You know, I didn't intend to blog about this, but I'm going to bring it up anyway. Actually, it will be a good way to segue into what I originally logged on to blog about. Anyway, you know, being a Christian doesn't solve all of your problems. I mean, the easiest way to illustrate what I am talking about is to point out that a prisoner that accepts Christ as their savior is still in prison..... it's just that he's free. Get it?

So, I am divorced, but just because I lean on God and find peace and shelter in His presence doesn't mean that some days I don't still cry. God isn't some miracle oil that just takes away all of our hurts and makes us shiny happy people. Oh, sometimes He does, but make no mistake about it, storms will come again, and there will even be times when God will not seem to be there when you reach out. Those are refining and testing times, and because we can never achieve perfection, we will be refined and tested until the day that we die. The ironic thing is that it isn't because God is a big meanie, it's actually because that is how much he loves us.

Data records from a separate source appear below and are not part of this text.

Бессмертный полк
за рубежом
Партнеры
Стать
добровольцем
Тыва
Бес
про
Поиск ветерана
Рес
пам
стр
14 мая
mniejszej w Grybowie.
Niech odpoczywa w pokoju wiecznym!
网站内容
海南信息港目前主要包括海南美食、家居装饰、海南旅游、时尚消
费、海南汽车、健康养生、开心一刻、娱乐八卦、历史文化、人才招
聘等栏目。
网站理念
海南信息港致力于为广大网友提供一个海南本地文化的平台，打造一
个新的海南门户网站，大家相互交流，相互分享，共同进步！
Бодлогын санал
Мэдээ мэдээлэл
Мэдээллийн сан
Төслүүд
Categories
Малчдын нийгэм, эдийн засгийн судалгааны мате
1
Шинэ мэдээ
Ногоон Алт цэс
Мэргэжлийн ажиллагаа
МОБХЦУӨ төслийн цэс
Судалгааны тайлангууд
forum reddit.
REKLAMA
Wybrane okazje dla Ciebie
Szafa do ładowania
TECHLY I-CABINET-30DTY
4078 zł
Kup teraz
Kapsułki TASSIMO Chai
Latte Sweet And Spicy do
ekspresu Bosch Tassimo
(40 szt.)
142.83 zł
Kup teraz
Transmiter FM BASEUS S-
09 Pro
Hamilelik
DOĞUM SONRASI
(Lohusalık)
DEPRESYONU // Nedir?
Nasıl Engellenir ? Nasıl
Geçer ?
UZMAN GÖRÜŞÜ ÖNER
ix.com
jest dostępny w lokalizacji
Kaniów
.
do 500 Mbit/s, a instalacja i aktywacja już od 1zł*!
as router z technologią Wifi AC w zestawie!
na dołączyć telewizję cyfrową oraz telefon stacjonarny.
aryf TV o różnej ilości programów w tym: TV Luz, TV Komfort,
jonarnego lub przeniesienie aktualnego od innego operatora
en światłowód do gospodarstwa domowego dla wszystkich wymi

And that leads me up to what I originally intended to write about today. I was driving to work and listening to Nancy Leigh Demoss and she repeated something that she had heard that stopped me in my tracks. I immediately called my voice mail and repeated it just so that I wouldn't forget what it was. She was talking about our lives and the choices that God makes for them and she said:

"God's choices for our life are exactly what we would choose if we knew what God knows."

How deep is that?

That just brought me a lot of peace this morning. I trust God, and I hope you do too, but I have to admit, some days I'm looking up at the sky asking, "Um yeah, okay God, just how exactly does this fit into that plan for a hope and a future??"

Well, I don't know what God knows, which makes it frighteningly silly and incredibly arrogant for me to be asking that question of him. Still, I'll ask it again I am sure.

The point is that we need to remember who God is when we're in the midst of a storm and try to understand that what we are suffering through may be the event that eventually leads us to turning a significant corner or taking a step we have long struggled with in our walks with Christ.

I've been through a lot, and this quote means so much to me because I can attest that the principle it suggests is true. I don't like being divorced, but I can honestly tell you that I am happy that it happened. God has never had my attention like He has had it for the last couple of yearsand it's because I had to depend on Him to get me through that.